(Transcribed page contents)
·····
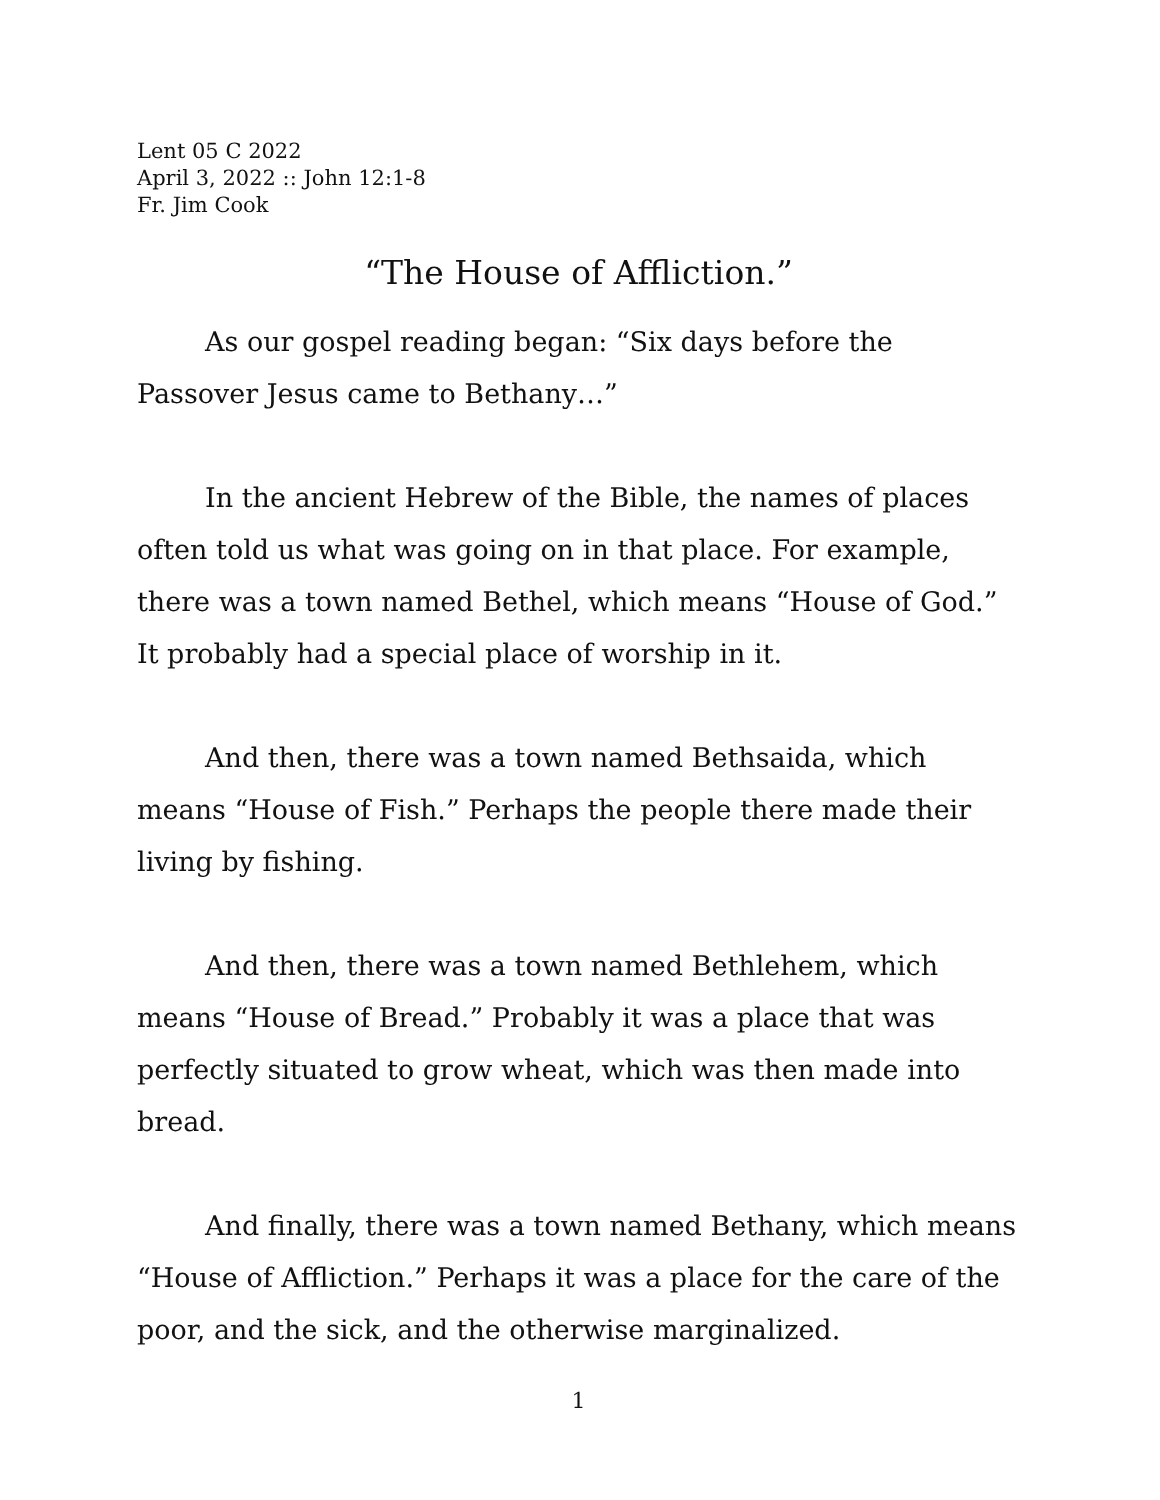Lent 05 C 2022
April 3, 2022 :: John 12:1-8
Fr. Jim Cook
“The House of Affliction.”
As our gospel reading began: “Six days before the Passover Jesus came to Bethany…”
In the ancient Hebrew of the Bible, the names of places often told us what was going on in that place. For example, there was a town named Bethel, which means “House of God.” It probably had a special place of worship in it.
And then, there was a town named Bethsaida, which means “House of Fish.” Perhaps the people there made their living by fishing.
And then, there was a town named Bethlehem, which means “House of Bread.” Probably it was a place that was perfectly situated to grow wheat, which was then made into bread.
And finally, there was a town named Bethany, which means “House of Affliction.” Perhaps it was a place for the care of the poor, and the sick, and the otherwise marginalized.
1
·····
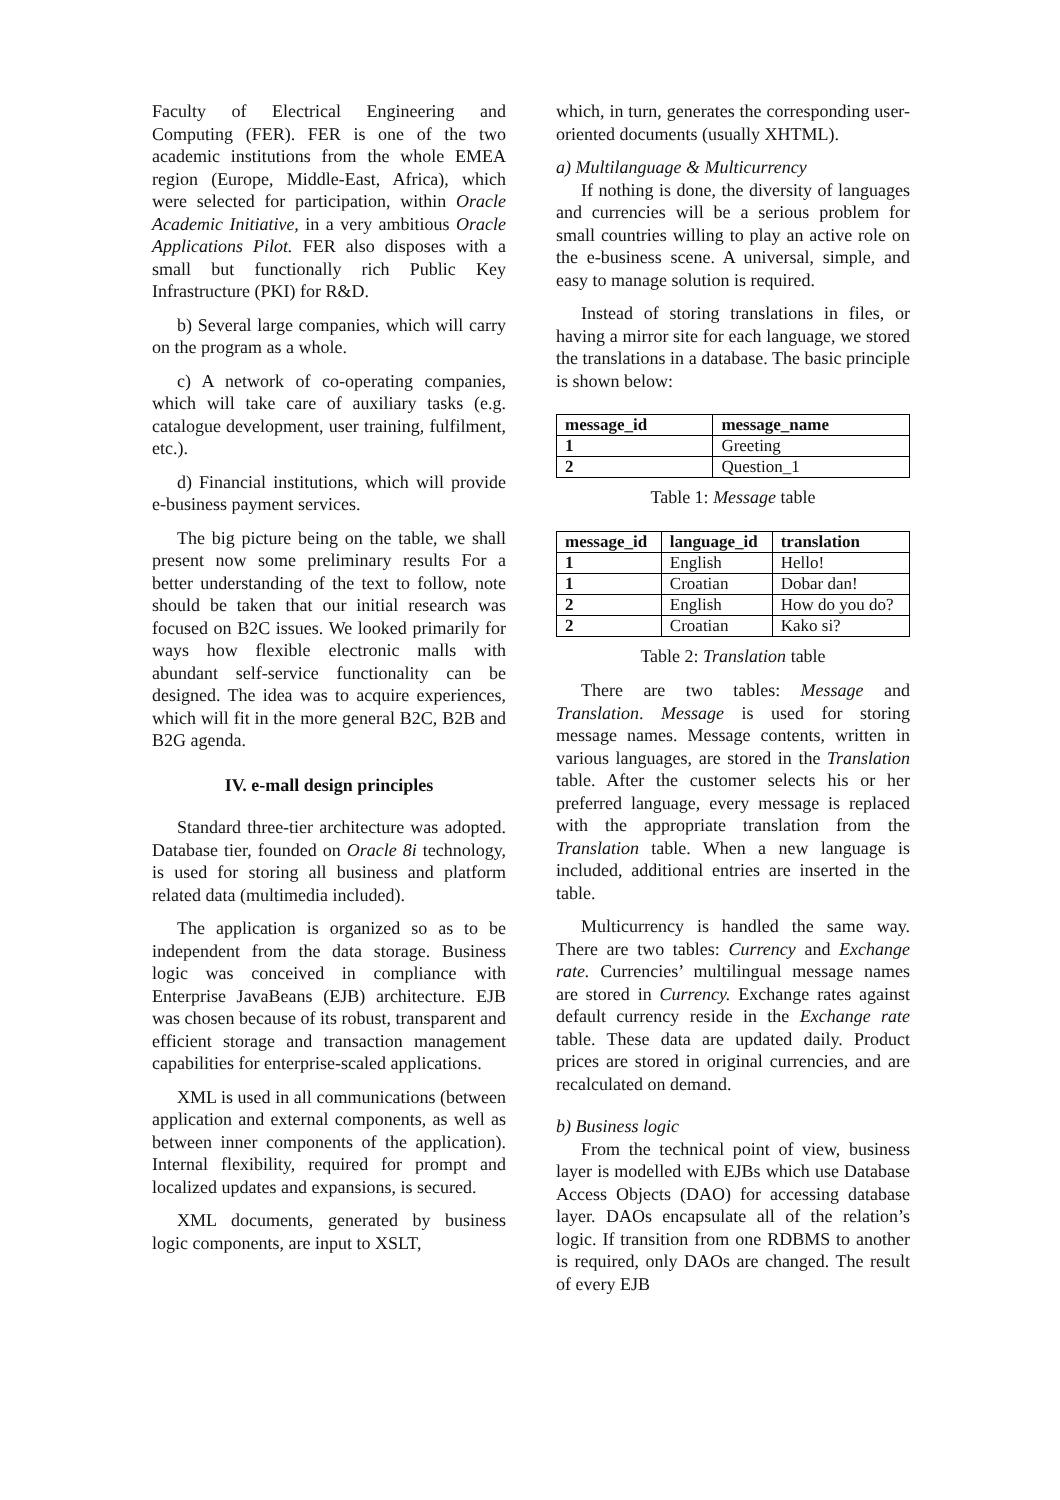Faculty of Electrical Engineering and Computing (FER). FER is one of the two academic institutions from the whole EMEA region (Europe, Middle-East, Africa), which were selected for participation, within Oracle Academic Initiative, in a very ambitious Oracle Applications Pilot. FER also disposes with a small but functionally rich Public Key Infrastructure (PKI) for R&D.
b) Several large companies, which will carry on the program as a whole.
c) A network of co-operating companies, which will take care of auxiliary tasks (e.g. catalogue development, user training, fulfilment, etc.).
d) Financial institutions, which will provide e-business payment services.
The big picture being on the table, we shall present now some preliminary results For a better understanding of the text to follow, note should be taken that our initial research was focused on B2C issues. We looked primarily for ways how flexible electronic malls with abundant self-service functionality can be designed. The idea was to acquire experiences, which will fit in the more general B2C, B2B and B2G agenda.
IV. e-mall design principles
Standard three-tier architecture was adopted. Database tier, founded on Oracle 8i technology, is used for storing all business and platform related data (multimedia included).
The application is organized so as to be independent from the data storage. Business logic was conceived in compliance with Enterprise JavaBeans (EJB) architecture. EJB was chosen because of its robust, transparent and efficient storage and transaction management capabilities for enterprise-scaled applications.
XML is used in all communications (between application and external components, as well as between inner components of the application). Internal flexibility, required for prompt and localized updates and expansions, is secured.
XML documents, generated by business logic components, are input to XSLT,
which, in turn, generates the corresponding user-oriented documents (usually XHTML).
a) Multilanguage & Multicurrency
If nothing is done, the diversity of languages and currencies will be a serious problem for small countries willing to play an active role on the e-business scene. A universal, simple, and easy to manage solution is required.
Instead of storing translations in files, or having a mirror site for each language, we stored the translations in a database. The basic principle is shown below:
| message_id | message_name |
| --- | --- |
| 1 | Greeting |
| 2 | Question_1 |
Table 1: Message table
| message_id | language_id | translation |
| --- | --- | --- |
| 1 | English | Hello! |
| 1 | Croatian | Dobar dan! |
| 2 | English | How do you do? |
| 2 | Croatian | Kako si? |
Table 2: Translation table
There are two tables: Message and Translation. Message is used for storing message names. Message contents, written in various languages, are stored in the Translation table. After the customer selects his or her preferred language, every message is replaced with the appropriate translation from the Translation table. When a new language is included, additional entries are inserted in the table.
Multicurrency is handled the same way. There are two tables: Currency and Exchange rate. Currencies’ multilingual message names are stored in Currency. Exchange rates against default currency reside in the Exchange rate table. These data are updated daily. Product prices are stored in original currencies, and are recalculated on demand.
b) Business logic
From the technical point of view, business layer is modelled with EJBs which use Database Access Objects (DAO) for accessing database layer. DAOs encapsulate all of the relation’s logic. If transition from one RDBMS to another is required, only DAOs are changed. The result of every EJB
·····
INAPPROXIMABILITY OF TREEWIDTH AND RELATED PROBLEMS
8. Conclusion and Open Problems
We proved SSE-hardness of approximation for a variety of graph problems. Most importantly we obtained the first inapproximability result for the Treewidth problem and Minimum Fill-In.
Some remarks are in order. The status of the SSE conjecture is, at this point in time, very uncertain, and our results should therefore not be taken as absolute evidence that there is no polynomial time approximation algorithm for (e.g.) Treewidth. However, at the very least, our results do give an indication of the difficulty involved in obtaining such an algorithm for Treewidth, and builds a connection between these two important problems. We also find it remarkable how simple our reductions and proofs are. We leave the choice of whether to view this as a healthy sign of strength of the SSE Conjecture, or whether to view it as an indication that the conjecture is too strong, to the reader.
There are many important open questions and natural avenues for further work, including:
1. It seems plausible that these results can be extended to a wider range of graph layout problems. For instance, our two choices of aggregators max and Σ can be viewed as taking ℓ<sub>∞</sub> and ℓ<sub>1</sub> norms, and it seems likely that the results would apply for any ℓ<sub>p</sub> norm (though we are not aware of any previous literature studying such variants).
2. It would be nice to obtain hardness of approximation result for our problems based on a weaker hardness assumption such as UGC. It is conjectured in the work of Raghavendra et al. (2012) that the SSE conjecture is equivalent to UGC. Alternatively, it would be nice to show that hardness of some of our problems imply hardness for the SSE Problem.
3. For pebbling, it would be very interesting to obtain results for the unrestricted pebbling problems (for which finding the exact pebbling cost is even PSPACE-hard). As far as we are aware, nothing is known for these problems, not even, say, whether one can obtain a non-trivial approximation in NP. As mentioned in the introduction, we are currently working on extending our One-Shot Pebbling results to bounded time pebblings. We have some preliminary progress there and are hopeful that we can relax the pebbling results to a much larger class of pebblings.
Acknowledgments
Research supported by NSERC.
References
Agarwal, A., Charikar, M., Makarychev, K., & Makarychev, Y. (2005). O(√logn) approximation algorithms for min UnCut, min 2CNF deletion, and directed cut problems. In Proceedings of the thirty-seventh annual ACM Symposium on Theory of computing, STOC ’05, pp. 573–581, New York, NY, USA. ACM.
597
·····
▸ **WHAT THE EXERCISE ASKS**
Starting at the line containing "Lent 05 C 2022" and stopping at the line containing "As our gospel", output every line above exactly, both ends included, with pictures omitted.

▸ **EXERCISE RESULT**
Lent 05 C 2022
April 3, 2022 :: John 12:1-8
Fr. Jim Cook
“The House of Affliction.”
As our gospel reading began: “Six days before the Passover Jesus came to Bethany…”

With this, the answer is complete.